Le piccole e medie imprese sono state al centro della Conferenza regionale del Pd “Lavoro autonomo, micro e piccola impresa”, che si è svolta a Empoli venerdì 18 novembre, e a cui ha preso parte anche il responsabile nazionale Economia e Lavoro del Partito Democratico Stefano Fassina.

Oltre cento i presenti e quasi trenta gli interventi dei tanti imprenditori, commercianti e rappresentanti di categorie che hanno portato al confronto di tutti problematiche e proposte da mettere sul piatto per sostenere le pmi, la vera ossatura del nostro sistema produttivo.

Oltre a Fassina, hanno preso parte all’iniziativa il segretario e il responsabile Economia regionale del Pd Andrea Manciulli e Ivan Ferrucci, il capogruppo in consiglio regionale Vittorio Bugli, l’assessore alle attività produttive della Regione Toscana Gianfranco Simoncini, il senatore Achille Passoni, la segretaria empolese del Pd Brenda Barnini e il sindaco Luciana Cappelli, che ha fatto i saluti iniziali.
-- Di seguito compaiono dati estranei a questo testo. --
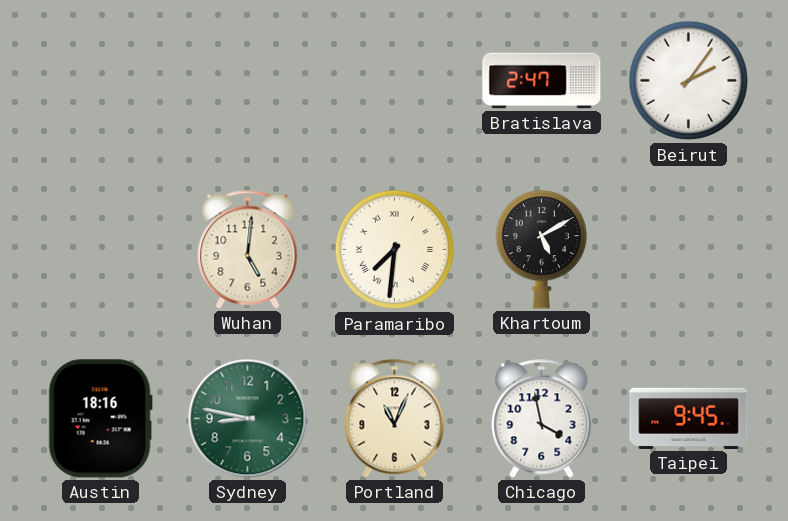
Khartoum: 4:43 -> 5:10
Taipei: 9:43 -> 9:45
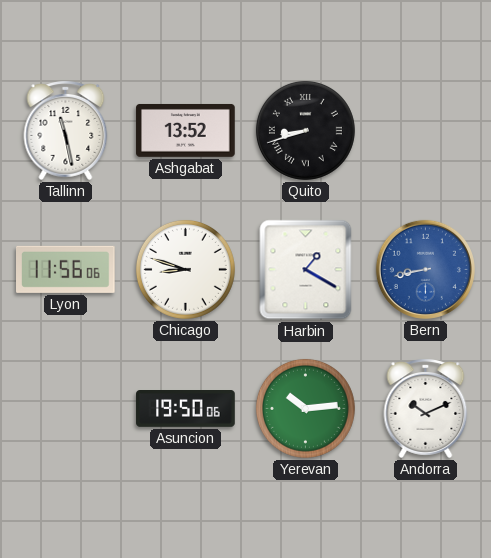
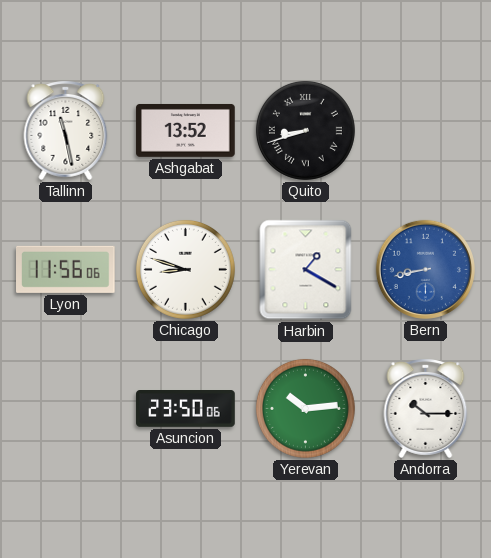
Asuncion: 19:50 -> 23:50
Andorra: 10:11 -> 10:15
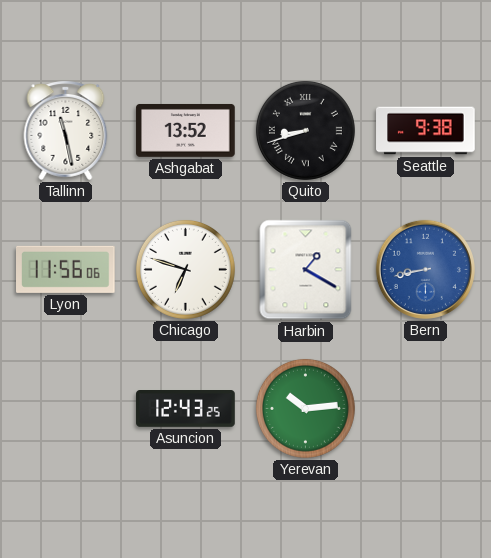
Seattle: none -> 9:38
Chicago: 8:48 -> 6:48
Asuncion: 23:50 -> 12:43
Andorra: 10:15 -> none
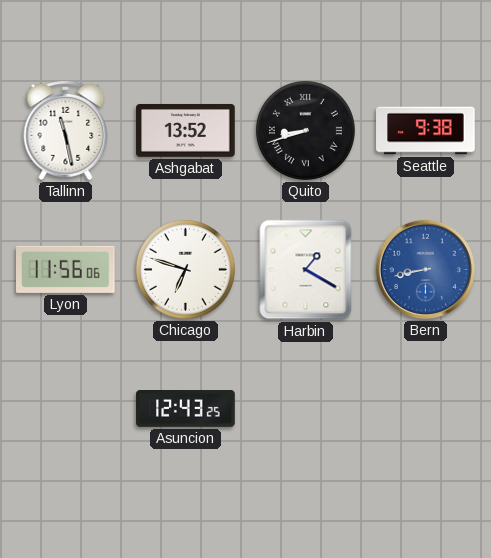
Yerevan: 10:14 -> none
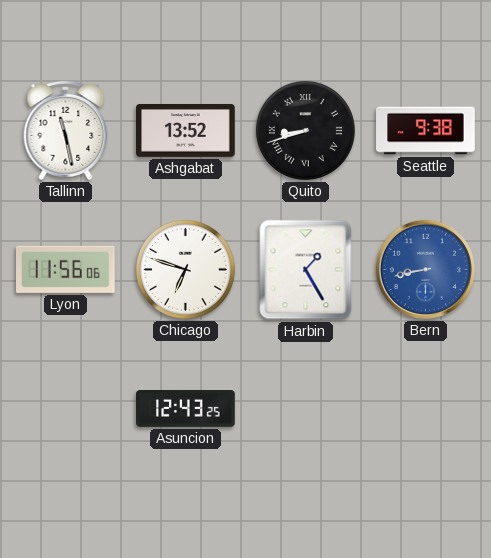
Harbin: 1:20 -> 1:25
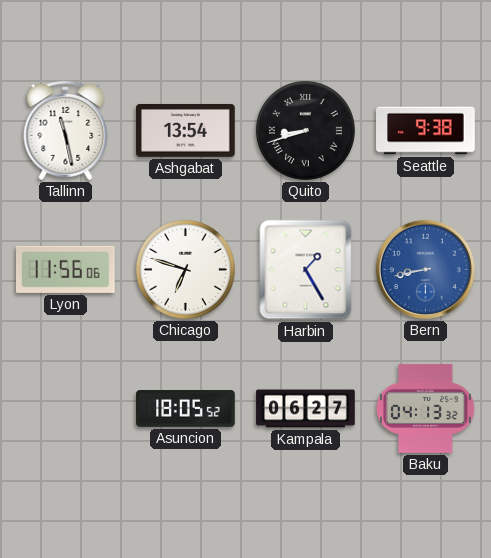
Ashgabat: 13:52 -> 13:54
Asuncion: 12:43 -> 18:05
Kampala: none -> 06:27
Baku: none -> 04:13
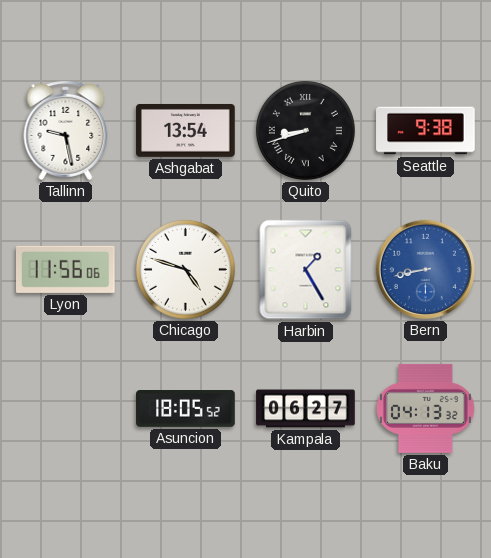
Tallinn: 11:28 -> 9:28
Chicago: 6:48 -> 4:48
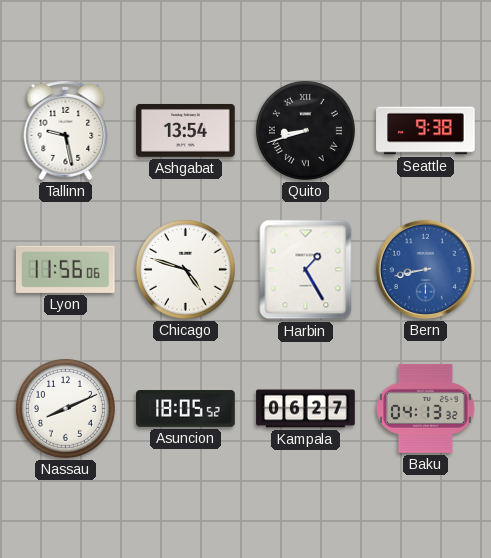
Nassau: none -> 8:11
“Con questa conferenza sul lavoro autonomo, micro e piccola impresa continuiamo il nostro percorso nel mondo economico toscano – ha detto Ivan Ferrucci introducendo l’iniziativa – e lo facciamo con la consapevolezza che di Pmi è fatto il 98% del nostro tessuto produttivo. La forza della nostra economia è nei distretti, nelle eccellenze e nelle esperienze, che hanno fatto crescere il Paese. Il Pd vuole impegnarsi su questo sempre di più favorendo politiche in loro sostegno, ed è un nuovo patto sociale con tutte le forze economiche e produttive che sia punto di riferimento per uscire dalla crisi quello che proponiamo a tutto il sistema-toscana”.

“L’impresa toscana deve crescere per superare la crisi e affrontare la concorrenza globale. È con questo obiettivo – ha iniziato il suo intervento Andrea Manciulli – che sono stati pensati gli ultimi tre Piani Regionali di Sviluppo, perché occorre favorire l’investimento e chi ha investito in passato, per aiutare chi è in mezzo al guado a superare la fase critica e risalire la china. Ci confrontiamo con chi produce e investe perché vogliamo interpretare al meglio questa nuova fase di concretezza e di rilancio del paese di cui c’è bisogno”.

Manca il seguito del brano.